Items listed in a dataset:
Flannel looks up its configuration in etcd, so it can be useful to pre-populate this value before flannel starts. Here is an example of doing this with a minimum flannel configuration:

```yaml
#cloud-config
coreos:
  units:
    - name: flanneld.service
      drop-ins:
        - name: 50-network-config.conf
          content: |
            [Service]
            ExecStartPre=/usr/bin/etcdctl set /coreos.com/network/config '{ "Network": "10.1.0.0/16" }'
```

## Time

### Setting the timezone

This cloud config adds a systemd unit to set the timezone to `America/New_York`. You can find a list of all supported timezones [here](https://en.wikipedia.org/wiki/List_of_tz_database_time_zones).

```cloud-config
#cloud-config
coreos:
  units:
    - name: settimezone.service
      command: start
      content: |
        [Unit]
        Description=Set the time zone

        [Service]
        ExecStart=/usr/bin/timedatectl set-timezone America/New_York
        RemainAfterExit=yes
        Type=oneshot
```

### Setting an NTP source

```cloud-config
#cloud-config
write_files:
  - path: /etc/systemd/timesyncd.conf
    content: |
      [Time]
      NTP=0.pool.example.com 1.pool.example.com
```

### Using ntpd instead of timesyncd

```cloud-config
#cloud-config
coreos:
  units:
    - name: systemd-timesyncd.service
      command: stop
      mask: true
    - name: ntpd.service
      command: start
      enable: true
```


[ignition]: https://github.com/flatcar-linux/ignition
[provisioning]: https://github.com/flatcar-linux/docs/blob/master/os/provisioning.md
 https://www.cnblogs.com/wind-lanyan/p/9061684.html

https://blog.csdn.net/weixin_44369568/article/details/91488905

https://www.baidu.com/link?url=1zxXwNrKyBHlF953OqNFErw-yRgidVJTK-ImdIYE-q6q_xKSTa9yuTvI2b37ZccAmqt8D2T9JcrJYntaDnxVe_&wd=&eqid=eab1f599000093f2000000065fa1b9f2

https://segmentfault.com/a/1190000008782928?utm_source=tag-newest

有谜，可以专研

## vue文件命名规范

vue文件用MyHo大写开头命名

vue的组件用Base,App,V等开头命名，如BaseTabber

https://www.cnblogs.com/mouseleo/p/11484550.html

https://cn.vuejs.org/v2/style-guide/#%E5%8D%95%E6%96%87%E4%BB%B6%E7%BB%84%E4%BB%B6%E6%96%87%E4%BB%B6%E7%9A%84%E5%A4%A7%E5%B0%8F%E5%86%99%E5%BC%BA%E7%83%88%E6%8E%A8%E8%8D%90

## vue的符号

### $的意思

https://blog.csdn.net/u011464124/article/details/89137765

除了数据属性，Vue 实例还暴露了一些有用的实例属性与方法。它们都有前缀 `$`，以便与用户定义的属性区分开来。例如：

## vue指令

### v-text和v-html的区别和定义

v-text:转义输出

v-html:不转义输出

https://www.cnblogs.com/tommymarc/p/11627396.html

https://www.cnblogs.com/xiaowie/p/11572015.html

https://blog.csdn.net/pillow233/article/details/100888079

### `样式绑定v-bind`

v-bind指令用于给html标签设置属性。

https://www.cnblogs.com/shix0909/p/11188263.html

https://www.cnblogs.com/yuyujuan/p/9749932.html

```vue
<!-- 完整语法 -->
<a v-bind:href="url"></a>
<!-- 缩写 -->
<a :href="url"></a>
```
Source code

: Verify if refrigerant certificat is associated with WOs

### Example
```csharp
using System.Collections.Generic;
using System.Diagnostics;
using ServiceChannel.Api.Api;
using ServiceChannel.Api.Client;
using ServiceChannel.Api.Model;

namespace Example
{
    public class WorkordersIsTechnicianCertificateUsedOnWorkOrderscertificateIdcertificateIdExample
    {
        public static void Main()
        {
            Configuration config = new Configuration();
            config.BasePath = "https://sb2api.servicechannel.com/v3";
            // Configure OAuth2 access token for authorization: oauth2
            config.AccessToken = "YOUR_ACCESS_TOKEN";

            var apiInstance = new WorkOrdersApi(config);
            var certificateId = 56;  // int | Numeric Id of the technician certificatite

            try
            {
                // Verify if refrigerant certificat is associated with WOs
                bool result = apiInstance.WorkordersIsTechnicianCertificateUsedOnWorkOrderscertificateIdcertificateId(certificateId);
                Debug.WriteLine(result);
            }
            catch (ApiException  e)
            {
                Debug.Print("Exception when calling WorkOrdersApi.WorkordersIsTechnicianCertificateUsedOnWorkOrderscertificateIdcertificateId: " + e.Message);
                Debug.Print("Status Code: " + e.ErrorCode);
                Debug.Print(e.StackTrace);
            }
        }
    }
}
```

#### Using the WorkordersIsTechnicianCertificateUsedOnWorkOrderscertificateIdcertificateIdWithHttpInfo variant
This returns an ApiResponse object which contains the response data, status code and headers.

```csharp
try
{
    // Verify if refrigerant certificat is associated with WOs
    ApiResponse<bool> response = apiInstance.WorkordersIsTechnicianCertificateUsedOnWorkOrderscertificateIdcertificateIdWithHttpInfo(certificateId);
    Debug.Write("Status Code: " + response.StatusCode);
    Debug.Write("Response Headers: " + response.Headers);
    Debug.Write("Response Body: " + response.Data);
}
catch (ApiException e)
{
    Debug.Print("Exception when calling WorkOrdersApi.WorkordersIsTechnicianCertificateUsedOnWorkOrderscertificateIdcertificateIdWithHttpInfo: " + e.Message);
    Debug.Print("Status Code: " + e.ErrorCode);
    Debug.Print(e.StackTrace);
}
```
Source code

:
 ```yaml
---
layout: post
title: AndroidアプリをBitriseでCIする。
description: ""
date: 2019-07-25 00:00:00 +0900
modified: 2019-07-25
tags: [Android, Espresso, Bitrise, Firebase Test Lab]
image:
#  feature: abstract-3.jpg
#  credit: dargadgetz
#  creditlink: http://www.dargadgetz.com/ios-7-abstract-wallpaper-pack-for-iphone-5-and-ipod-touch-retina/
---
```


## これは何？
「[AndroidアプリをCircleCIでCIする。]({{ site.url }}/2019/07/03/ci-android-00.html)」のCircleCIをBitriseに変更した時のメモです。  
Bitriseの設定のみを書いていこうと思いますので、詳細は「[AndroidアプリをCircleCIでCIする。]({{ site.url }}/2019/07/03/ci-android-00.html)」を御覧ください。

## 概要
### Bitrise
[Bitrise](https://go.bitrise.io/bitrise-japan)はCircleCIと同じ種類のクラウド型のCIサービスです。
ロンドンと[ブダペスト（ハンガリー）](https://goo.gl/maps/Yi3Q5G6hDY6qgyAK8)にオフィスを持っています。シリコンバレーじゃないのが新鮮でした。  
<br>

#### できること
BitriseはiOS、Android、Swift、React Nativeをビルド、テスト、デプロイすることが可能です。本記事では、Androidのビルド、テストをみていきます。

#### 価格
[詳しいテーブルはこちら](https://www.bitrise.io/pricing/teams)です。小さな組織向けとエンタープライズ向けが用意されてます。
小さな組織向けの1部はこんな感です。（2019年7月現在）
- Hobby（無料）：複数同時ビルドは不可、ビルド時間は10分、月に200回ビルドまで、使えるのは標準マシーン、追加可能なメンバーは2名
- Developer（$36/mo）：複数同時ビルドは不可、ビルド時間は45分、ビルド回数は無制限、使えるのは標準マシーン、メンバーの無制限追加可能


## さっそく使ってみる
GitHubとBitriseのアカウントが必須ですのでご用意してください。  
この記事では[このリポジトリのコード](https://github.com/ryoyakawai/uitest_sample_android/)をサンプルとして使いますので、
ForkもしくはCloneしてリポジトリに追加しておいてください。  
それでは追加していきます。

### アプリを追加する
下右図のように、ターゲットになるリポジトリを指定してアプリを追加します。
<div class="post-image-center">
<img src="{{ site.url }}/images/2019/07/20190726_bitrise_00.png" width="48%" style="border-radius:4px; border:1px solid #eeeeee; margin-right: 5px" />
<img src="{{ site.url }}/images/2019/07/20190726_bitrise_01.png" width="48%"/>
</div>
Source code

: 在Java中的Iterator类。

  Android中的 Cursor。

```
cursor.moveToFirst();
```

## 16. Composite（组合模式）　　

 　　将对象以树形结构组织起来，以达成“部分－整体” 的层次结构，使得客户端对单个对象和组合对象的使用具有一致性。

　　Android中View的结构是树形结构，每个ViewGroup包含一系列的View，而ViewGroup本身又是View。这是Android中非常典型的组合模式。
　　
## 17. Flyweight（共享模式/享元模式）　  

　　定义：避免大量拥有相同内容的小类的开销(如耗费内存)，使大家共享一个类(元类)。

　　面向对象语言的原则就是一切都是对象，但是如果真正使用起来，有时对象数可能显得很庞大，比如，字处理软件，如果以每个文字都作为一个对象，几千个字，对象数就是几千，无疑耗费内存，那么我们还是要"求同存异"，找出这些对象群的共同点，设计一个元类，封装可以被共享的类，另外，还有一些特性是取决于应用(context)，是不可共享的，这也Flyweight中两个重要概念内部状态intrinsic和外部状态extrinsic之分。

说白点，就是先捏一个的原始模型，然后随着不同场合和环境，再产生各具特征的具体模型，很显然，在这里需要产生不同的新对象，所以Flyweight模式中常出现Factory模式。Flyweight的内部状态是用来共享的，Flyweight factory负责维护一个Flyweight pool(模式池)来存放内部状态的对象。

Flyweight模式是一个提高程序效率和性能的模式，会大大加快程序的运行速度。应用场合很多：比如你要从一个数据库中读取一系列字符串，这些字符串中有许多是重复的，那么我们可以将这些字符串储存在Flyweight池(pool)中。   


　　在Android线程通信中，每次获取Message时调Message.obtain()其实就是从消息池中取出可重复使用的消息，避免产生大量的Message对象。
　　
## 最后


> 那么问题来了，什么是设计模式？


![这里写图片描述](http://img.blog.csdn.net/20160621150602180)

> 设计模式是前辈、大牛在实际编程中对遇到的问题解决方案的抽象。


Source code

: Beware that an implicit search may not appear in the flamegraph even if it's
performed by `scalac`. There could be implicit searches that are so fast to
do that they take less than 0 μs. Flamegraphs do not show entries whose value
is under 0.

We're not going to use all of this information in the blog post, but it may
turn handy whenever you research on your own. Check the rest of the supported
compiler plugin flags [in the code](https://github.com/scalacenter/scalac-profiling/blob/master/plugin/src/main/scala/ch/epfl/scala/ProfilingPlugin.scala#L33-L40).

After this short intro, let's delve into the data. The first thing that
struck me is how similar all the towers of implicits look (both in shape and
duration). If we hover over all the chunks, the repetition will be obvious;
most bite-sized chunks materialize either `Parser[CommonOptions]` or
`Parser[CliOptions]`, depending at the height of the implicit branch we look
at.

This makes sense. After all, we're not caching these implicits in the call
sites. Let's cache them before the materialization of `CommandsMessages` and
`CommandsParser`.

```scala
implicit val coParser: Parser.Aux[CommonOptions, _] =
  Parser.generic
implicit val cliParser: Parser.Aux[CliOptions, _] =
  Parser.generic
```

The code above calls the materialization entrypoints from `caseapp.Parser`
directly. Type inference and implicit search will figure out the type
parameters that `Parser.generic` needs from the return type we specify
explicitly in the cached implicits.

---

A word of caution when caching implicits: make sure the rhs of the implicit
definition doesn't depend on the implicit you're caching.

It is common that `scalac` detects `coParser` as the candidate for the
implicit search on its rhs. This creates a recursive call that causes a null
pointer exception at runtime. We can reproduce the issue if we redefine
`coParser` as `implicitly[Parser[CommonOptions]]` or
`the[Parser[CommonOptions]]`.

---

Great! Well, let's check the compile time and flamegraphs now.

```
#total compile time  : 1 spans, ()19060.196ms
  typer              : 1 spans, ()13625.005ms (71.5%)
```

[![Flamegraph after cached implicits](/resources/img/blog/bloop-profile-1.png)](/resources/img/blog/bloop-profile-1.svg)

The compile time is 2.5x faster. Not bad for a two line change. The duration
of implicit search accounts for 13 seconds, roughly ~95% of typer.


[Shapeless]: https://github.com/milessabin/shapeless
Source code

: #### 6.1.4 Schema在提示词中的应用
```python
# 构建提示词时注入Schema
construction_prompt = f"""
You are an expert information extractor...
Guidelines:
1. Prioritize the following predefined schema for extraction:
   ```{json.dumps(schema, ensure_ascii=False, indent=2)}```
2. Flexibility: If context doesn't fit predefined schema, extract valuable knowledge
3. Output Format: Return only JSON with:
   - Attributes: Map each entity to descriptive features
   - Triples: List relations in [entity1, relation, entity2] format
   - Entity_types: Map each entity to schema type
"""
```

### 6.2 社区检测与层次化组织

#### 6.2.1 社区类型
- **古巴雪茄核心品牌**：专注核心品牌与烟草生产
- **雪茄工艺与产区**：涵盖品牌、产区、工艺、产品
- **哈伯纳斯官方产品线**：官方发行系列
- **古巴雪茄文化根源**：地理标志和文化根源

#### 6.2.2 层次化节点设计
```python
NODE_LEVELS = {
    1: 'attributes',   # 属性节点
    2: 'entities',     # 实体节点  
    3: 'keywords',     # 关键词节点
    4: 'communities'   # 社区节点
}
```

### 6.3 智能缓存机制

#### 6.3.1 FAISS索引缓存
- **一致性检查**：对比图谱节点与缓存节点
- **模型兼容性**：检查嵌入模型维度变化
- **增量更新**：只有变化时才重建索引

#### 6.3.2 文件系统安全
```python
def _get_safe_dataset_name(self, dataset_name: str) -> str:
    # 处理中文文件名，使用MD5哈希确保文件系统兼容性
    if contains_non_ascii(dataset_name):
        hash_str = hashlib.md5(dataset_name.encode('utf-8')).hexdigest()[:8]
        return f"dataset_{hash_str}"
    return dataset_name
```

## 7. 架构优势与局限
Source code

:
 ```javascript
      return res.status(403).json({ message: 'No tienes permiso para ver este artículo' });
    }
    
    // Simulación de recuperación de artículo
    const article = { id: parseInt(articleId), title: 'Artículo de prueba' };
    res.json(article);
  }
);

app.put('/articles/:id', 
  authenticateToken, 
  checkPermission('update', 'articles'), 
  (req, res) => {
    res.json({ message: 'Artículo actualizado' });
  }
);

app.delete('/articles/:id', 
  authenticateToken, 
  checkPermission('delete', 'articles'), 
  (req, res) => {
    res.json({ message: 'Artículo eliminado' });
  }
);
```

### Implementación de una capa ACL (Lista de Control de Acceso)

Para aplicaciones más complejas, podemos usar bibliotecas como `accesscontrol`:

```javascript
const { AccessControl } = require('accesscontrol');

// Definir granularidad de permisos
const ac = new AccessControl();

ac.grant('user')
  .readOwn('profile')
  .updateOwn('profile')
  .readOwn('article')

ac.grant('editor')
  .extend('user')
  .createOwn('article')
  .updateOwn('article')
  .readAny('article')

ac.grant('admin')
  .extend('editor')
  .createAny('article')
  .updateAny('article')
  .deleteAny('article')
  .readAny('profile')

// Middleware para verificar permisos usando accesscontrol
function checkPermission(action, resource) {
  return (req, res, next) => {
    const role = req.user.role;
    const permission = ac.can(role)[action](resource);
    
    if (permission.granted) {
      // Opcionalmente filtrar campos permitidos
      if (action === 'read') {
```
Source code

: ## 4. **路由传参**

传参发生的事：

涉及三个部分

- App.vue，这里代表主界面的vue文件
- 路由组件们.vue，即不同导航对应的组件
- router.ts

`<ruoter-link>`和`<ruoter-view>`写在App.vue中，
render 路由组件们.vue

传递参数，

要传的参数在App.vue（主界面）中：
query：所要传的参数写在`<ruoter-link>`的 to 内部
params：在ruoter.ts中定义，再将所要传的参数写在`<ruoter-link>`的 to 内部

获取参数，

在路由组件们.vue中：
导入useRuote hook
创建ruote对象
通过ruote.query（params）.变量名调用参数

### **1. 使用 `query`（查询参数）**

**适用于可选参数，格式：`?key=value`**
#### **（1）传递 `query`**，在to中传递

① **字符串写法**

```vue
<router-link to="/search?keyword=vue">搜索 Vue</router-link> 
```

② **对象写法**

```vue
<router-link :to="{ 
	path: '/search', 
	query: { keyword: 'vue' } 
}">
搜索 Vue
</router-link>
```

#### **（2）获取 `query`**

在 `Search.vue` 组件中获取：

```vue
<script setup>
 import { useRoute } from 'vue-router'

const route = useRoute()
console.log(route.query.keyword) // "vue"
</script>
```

» **GOAL OF THE EXERCISE**
Beginning of the records through the line with "[ignition]: https://github.com/flatcar-linux/ignition": return that span exactly and stop there.

» **EXPECTED OUTPUT**
Flannel looks up its configuration in etcd, so it can be useful to pre-populate this value before flannel starts. Here is an example of doing this with a minimum flannel configuration:

```yaml
#cloud-config
coreos:
  units:
    - name: flanneld.service
      drop-ins:
        - name: 50-network-config.conf
          content: |
            [Service]
            ExecStartPre=/usr/bin/etcdctl set /coreos.com/network/config '{ "Network": "10.1.0.0/16" }'
```

## Time

### Setting the timezone

This cloud config adds a systemd unit to set the timezone to `America/New_York`. You can find a list of all supported timezones [here](https://en.wikipedia.org/wiki/List_of_tz_database_time_zones).

```cloud-config
#cloud-config
coreos:
  units:
    - name: settimezone.service
      command: start
      content: |
        [Unit]
        Description=Set the time zone

        [Service]
        ExecStart=/usr/bin/timedatectl set-timezone America/New_York
        RemainAfterExit=yes
        Type=oneshot
```

### Setting an NTP source

```cloud-config
#cloud-config
write_files:
  - path: /etc/systemd/timesyncd.conf
    content: |
      [Time]
      NTP=0.pool.example.com 1.pool.example.com
```

### Using ntpd instead of timesyncd

```cloud-config
#cloud-config
coreos:
  units:
    - name: systemd-timesyncd.service
      command: stop
      mask: true
    - name: ntpd.service
      command: start
      enable: true
```


[ignition]: https://github.com/flatcar-linux/ignition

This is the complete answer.